Property rights’ groups come of age
(Editor’s Note: This is the first in a three-part series about the property rights movement in the United States and Nevada County.)
This land is whose land, and who decides what they get to do with it?
The battle and the combatants are familiar in the land-use debate. Feuding citizen groups – you could call them The Coalition of Friends of the Topographical Feature versus the Real Americans Protecting the Frontiers of Freedom – are normally recognizable by nomenclature and creed.
Generally, liberals support government protection of land. Conservatives call it regulation and intrusion, and wage “a battle against the utopian socialist greens,” said Grant Gerber, a director of the BlueRibbon Coalition, a property rights organization.
Land-use has become a volatile political issue in Nevada County, sharply dividing residents over the need for Natural Heritage 2020, influencing the outcome of elections, and spawning a drive for a land-use ballot initiative in the county.

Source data
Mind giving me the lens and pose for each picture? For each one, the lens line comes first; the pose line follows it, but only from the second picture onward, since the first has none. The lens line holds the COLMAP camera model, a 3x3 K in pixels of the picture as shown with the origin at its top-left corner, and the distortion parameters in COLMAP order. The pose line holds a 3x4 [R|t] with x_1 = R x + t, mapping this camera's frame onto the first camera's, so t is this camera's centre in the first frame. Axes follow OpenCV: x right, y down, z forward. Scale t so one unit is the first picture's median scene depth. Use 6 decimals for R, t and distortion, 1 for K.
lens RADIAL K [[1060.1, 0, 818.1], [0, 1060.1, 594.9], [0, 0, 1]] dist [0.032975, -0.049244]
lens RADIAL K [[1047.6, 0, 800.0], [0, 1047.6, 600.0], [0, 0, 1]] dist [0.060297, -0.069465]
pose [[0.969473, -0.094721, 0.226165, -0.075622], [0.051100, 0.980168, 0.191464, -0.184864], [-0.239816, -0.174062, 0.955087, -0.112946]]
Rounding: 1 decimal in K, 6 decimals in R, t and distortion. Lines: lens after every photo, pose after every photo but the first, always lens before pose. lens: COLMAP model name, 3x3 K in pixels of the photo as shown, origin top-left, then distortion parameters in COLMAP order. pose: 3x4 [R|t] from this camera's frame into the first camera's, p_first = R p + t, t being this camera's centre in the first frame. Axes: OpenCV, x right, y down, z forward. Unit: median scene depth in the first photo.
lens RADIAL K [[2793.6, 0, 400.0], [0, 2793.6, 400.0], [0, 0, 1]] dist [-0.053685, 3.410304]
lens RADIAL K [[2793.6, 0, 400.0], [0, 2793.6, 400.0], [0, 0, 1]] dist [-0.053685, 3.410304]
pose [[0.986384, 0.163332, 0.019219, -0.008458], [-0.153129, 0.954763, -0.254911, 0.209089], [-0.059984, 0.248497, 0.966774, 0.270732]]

** SET OF TASKS **
• A. Copy out the passage of the property rights article above word for word, starting with "Land-use has become" and going on through "in the county.".
• B. Summarize the property rights article above in two sentences.

** RESULTS OF THE EXERCISE **
• A.
Land-use has become a volatile political issue in Nevada County, sharply dividing residents over the need for Natural Heritage 2020, influencing the outcome of elections, and spawning a drive for a land-use ballot initiative in the county.

• B. Land use is a familiar battleground for feuding citizen groups, with liberals generally supporting government protection of land and conservatives calling it regulation and intrusion. In Nevada County, the issue has become volatile, dividing residents over the need for Natural Heritage 2020, influencing elections, and spawning a drive for a land-use ballot initiative.